>> Start SUPPLIED TEXT
The image extractor uses sensible defaults and requires no additional parameters for basic usage.
ParameterTypeDefaultDescription
None required--All parameters use optimized defaults

Configuration Examples

{
  "feature_extractor": {
    "feature_extractor_name": "image_extractor",
    "version": "v1",
    "input_mappings": {
      "image": "payload.image_url"
    },
    "field_passthrough": [
      { "source_path": "metadata.product_id" }
    ],
    "parameters": {}
  }
}

Performance & Costs

MetricValue
Processing speed~50-100ms per image
Batch processingUp to 16 images per batch
GPU accelerationSupported for faster inference
Cost10 credits per image

Vector Index

PropertyValue
Index nameimage_extractor_v1_embedding
Dimensions768
TypeDense
Distance metricCosine
Datatypefloat32
Inference modelgoogle_siglip_base_v1
The SigLIP embeddings are compatible with SigLIP text embeddings, enabling cross-modal search where you can:
  • Find images using natural language text queries
  • Match images to text descriptions
  • Build hybrid search combining visual and textual similarity

Comparison with Other Image Extractors

Featureimage_extractormultimodal_extractor
Dimensions7681408
ModelSigLIPVertex AI Multimodal
ProcessingImage onlyVideo, Image, Text, GIF
Cross-modalSigLIP text encoderVertex text encoder
Best ForFast image searchUnified multimodal search
Cost10 credits/imageHigher (includes more features)
>> End SUPPLIED TEXT
EXERCISE DESCRIPTION.
Copy word for word the passage of the image extractor documentation starting at "Featureimage_extractormultimodal_extractor" and ending at "(includes more features)".
>> Start SUPPLIED ENTRIES
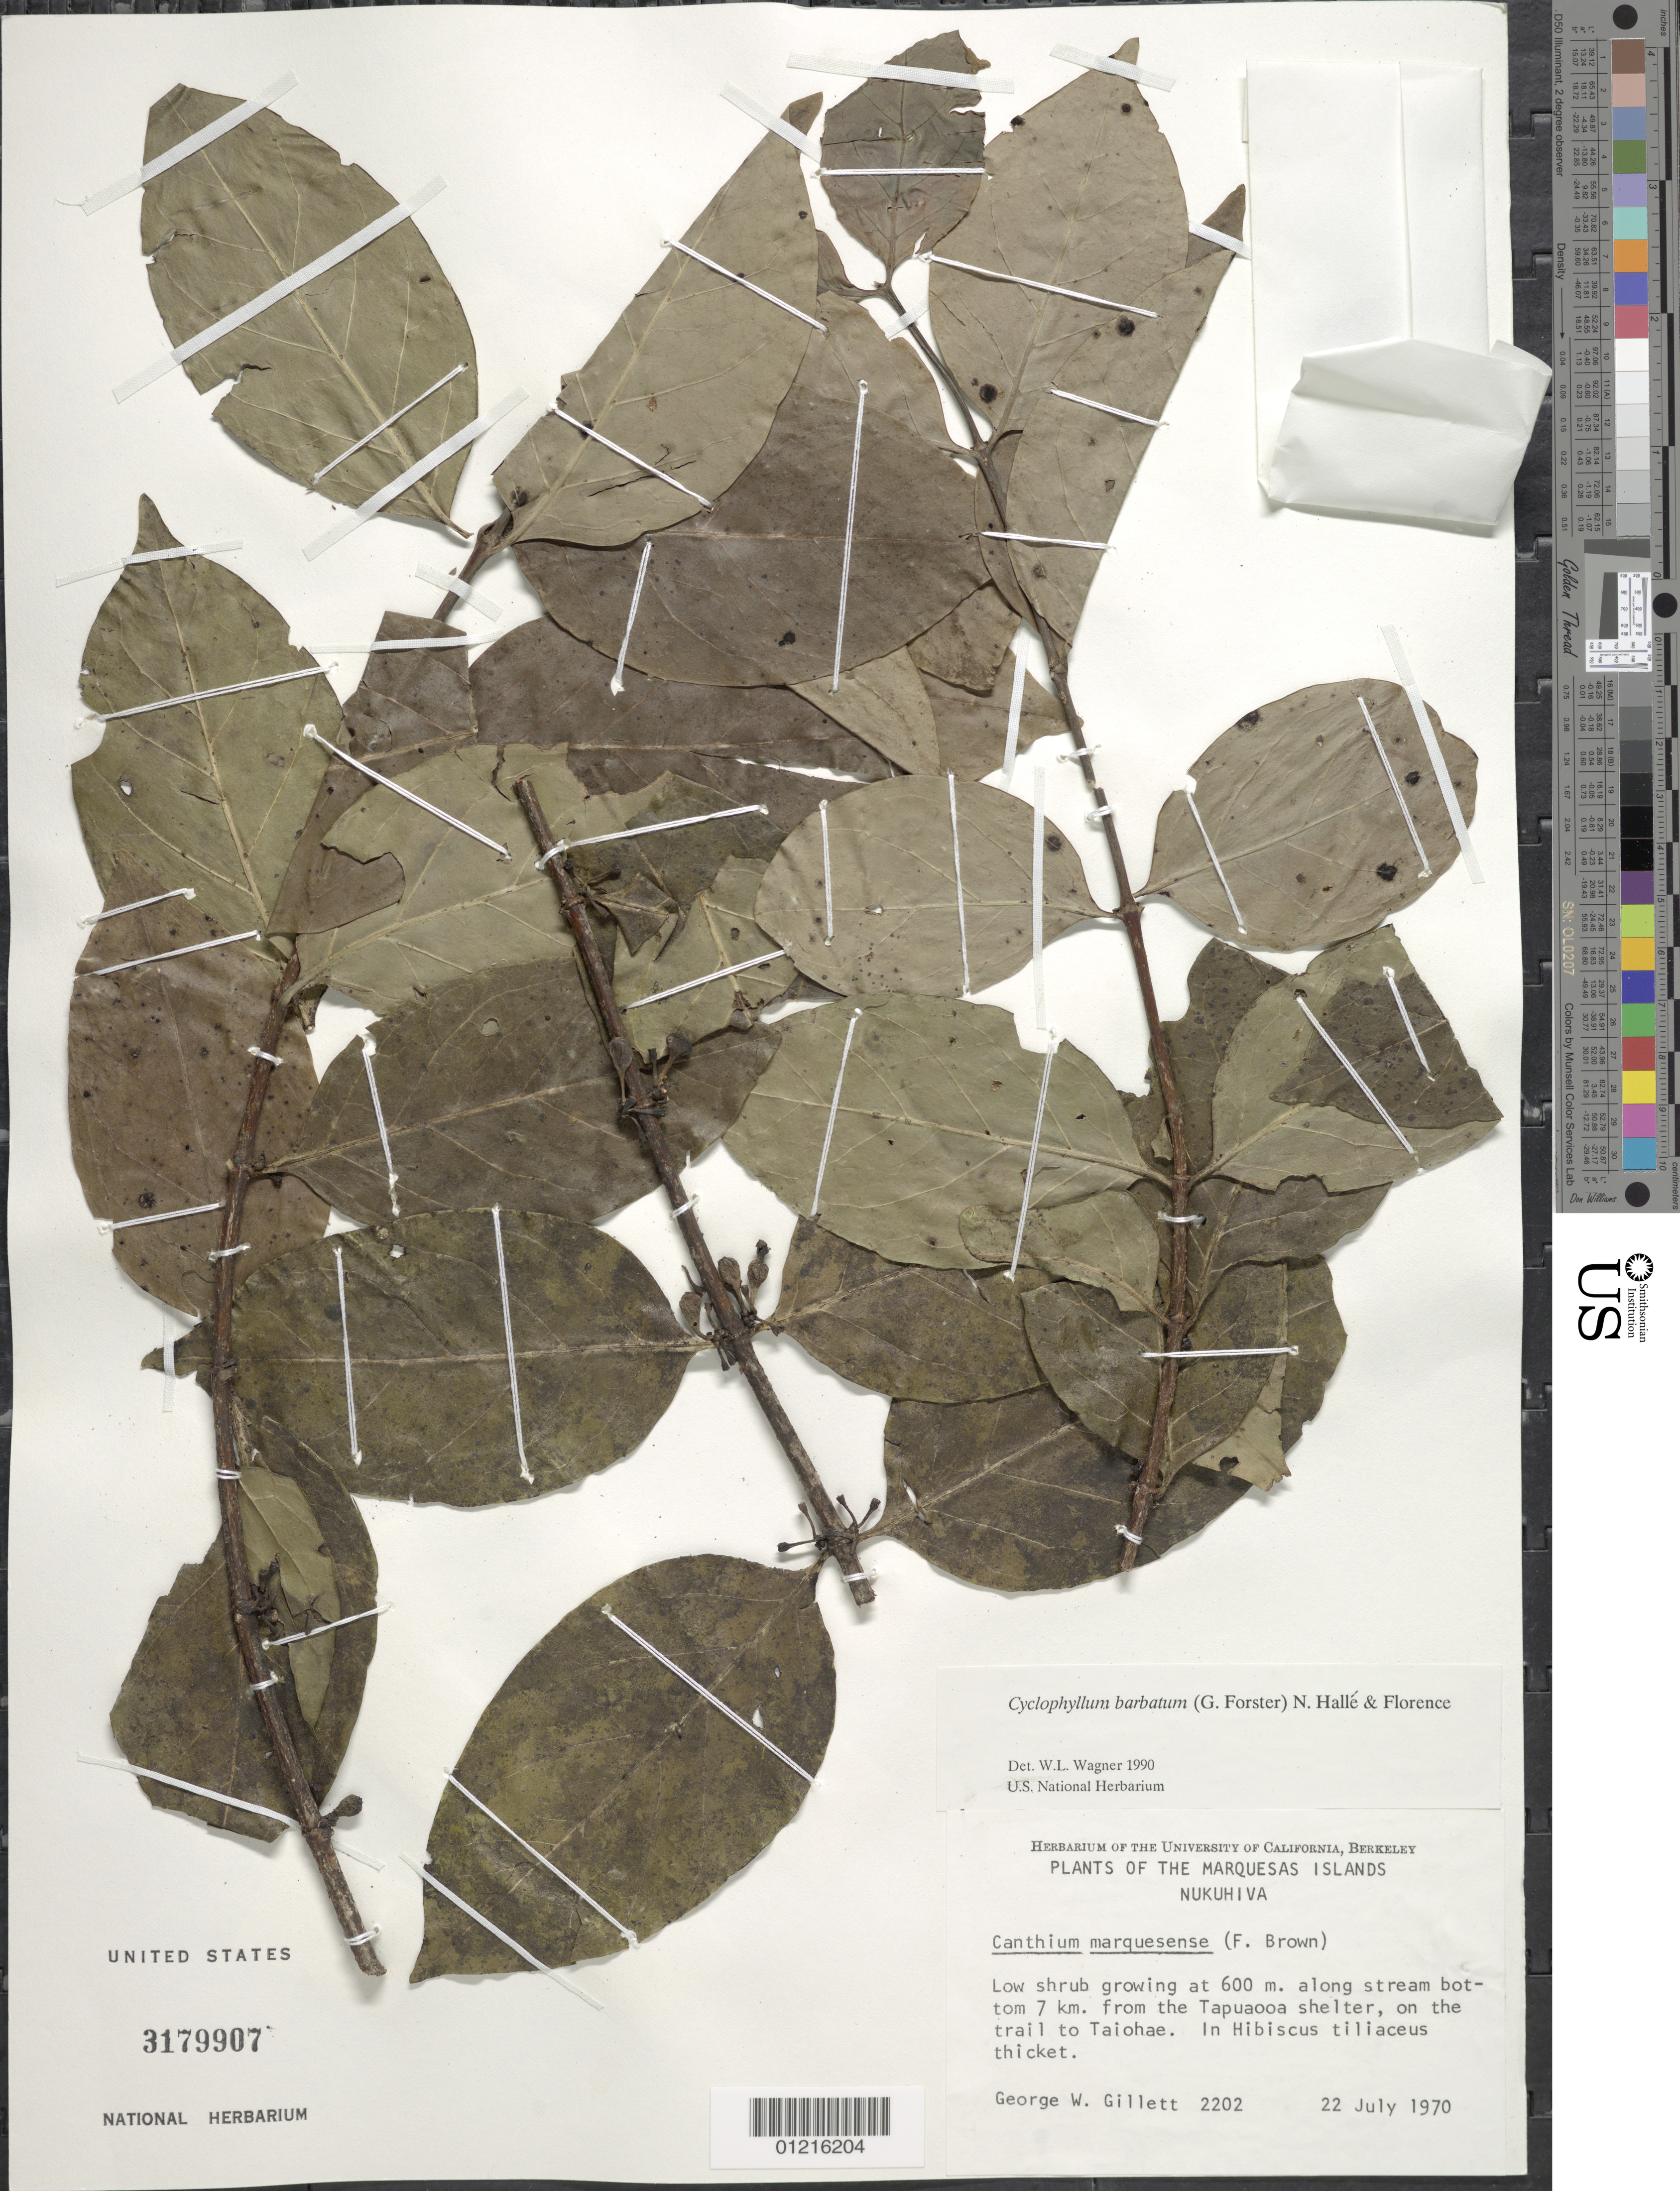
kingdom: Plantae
>> End SUPPLIED ENTRIES
>> Start SUPPLIED ENTRIES
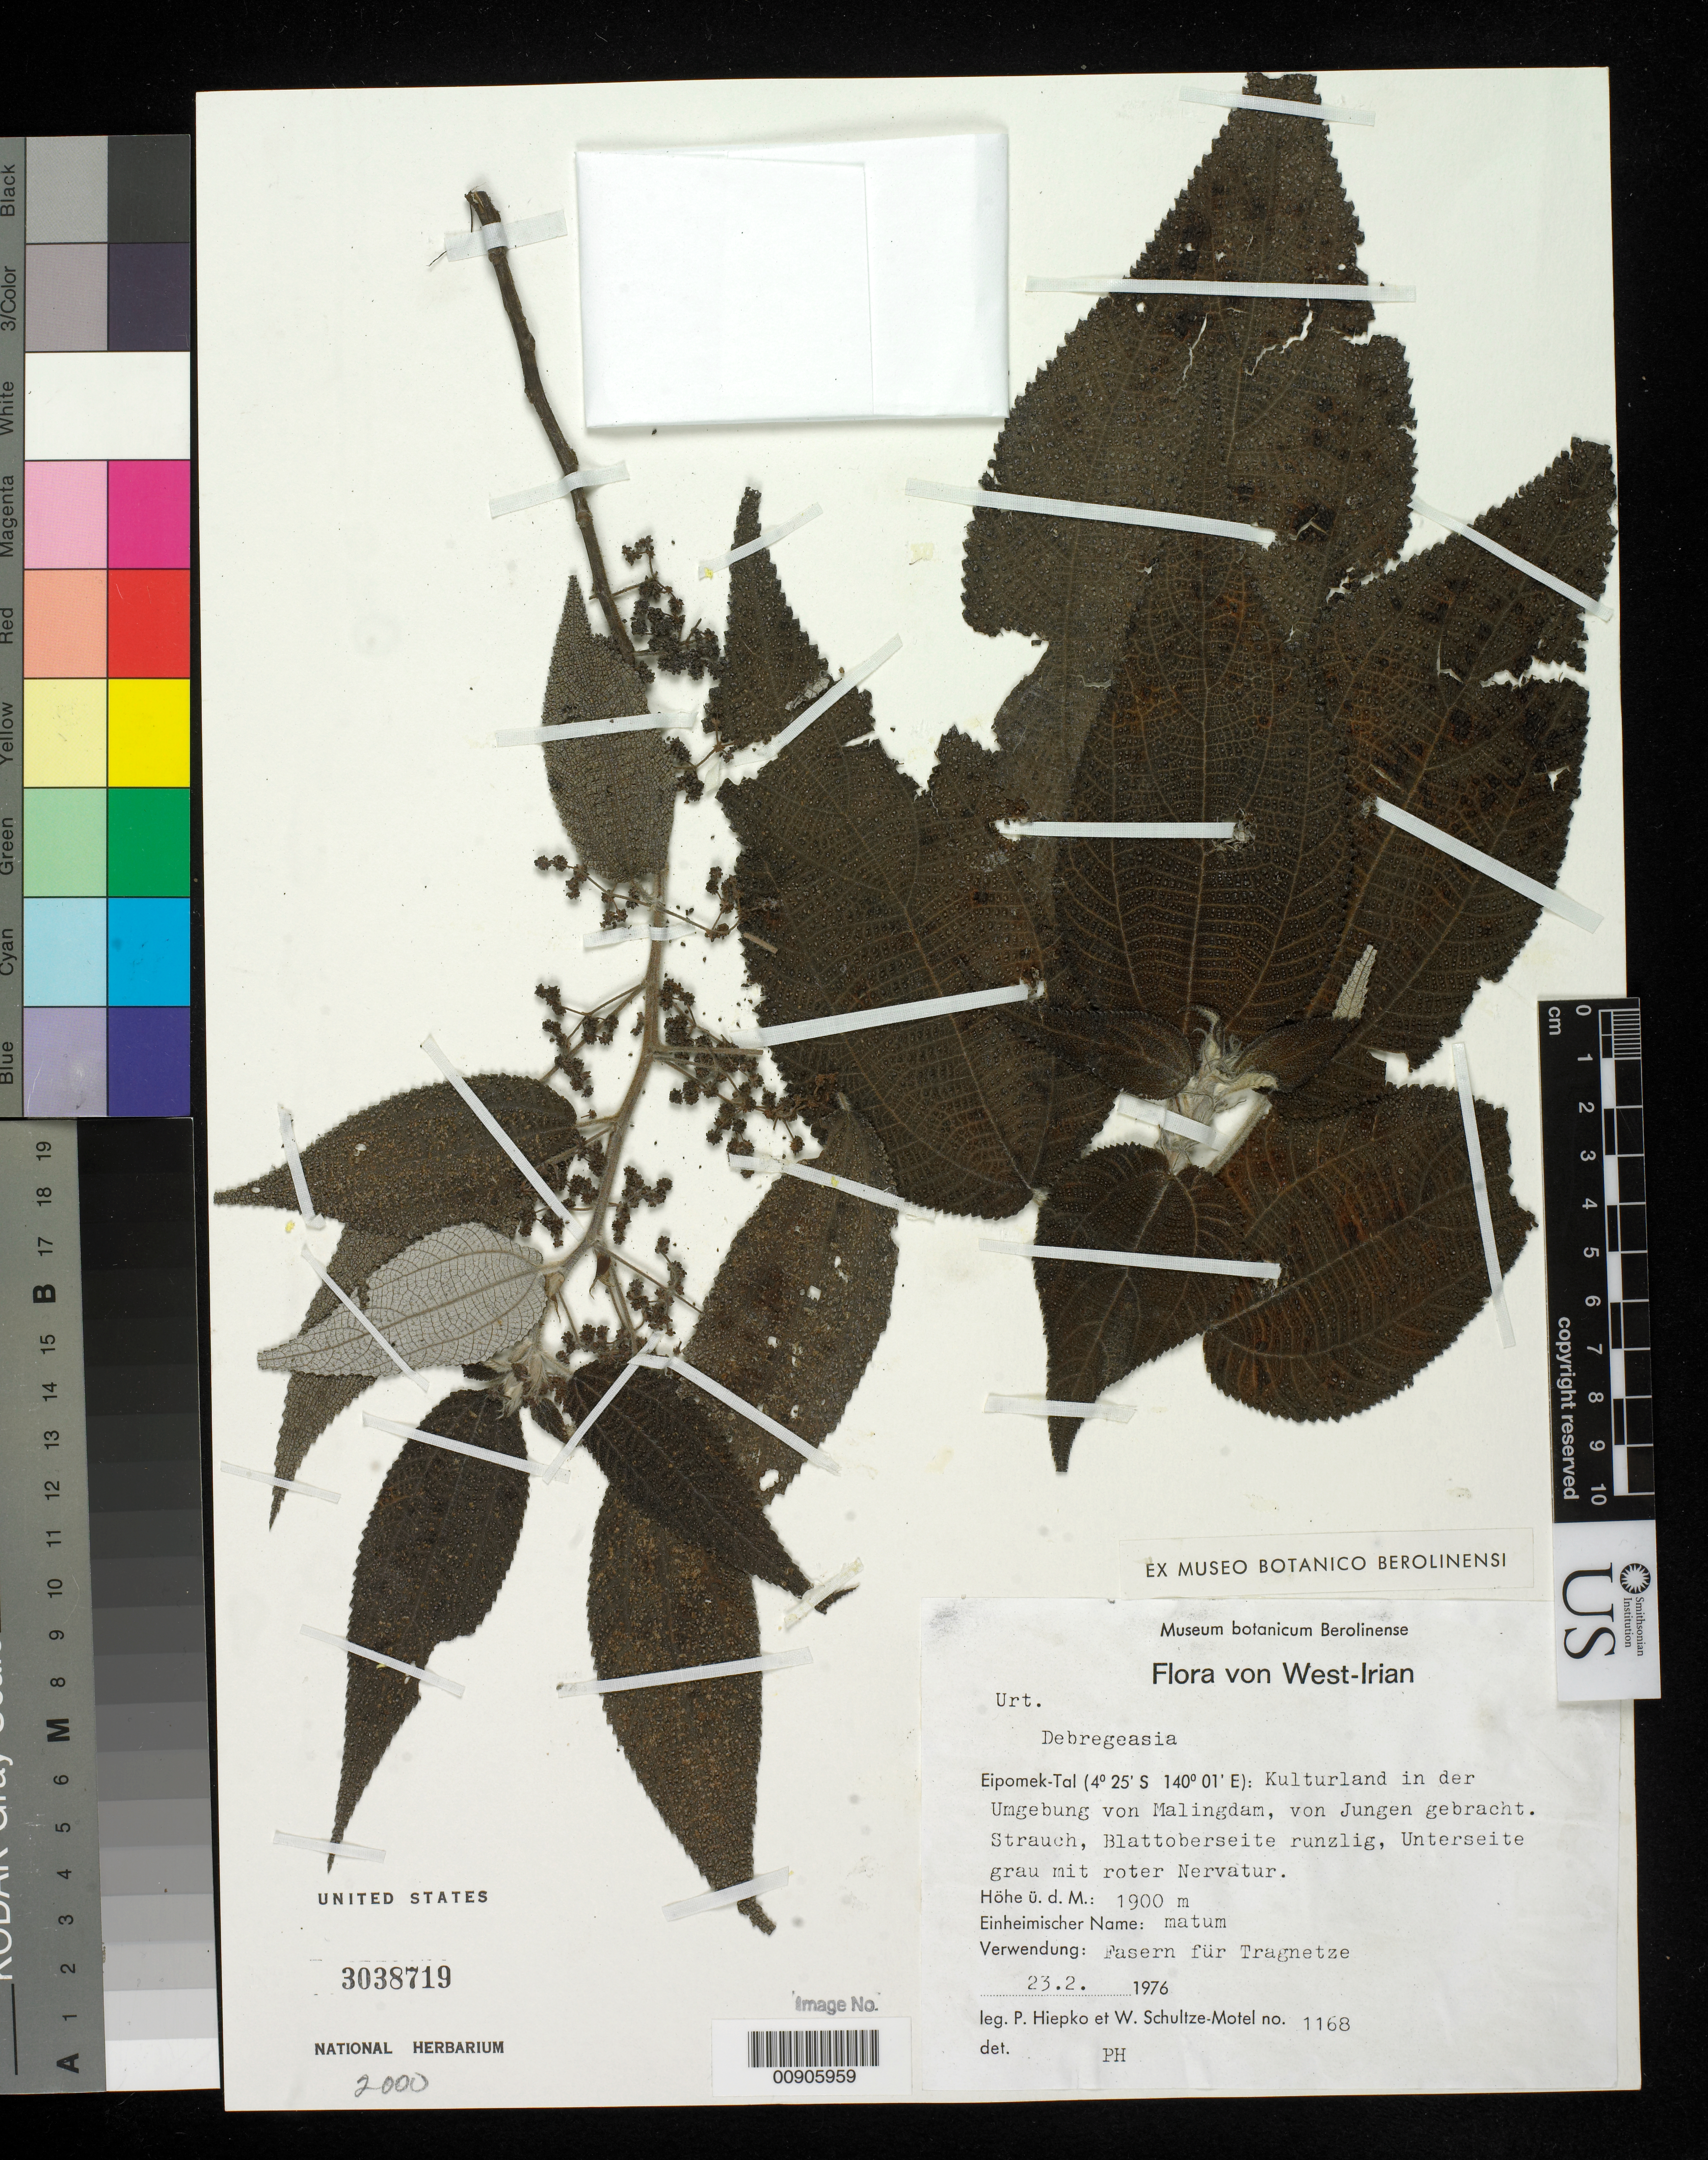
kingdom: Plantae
>> End SUPPLIED ENTRIES
ANSWER TO THIS EXERCISE.
Featureimage_extractormultimodal_extractor
Dimensions7681408
ModelSigLIPVertex AI Multimodal
ProcessingImage onlyVideo, Image, Text, GIF
Cross-modalSigLIP text encoderVertex text encoder
Best ForFast image searchUnified multimodal search
Cost10 credits/imageHigher (includes more features)